▸ Requirement:
What is needed is an exact copy of all the records, written out in full.

▸ Stored data:
━━━━━━━━━━

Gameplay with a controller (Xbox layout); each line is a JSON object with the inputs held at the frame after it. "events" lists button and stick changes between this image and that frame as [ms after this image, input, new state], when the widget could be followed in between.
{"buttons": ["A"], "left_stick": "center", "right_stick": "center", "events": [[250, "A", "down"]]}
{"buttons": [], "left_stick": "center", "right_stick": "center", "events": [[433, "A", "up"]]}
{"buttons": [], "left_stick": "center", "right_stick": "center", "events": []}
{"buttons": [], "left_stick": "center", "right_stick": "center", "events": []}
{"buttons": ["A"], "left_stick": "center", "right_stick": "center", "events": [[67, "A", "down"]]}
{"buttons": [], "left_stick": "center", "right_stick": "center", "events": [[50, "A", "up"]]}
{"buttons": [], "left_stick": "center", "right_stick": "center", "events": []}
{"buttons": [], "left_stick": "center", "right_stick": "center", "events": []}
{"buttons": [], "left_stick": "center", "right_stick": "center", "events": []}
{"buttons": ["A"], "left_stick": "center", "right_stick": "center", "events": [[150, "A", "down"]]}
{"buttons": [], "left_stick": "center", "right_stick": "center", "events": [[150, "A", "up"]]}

━━━━━━━━━━

▸ Answer:
Gameplay with a controller (Xbox layout); each line is a JSON object with the inputs held at the frame after it. "events" lists button and stick changes between this image and that frame as [ms after this image, input, new state], when the widget could be followed in between.
{"buttons": ["A"], "left_stick": "center", "right_stick": "center", "events": [[250, "A", "down"]]}
{"buttons": [], "left_stick": "center", "right_stick": "center", "events": [[433, "A", "up"]]}
{"buttons": [], "left_stick": "center", "right_stick": "center", "events": []}
{"buttons": [], "left_stick": "center", "right_stick": "center", "events": []}
{"buttons": ["A"], "left_stick": "center", "right_stick": "center", "events": [[67, "A", "down"]]}
{"buttons": [], "left_stick": "center", "right_stick": "center", "events": [[50, "A", "up"]]}
{"buttons": [], "left_stick": "center", "right_stick": "center", "events": []}
{"buttons": [], "left_stick": "center", "right_stick": "center", "events": []}
{"buttons": [], "left_stick": "center", "right_stick": "center", "events": []}
{"buttons": ["A"], "left_stick": "center", "right_stick": "center", "events": [[150, "A", "down"]]}
{"buttons": [], "left_stick": "center", "right_stick": "center", "events": [[150, "A", "up"]]}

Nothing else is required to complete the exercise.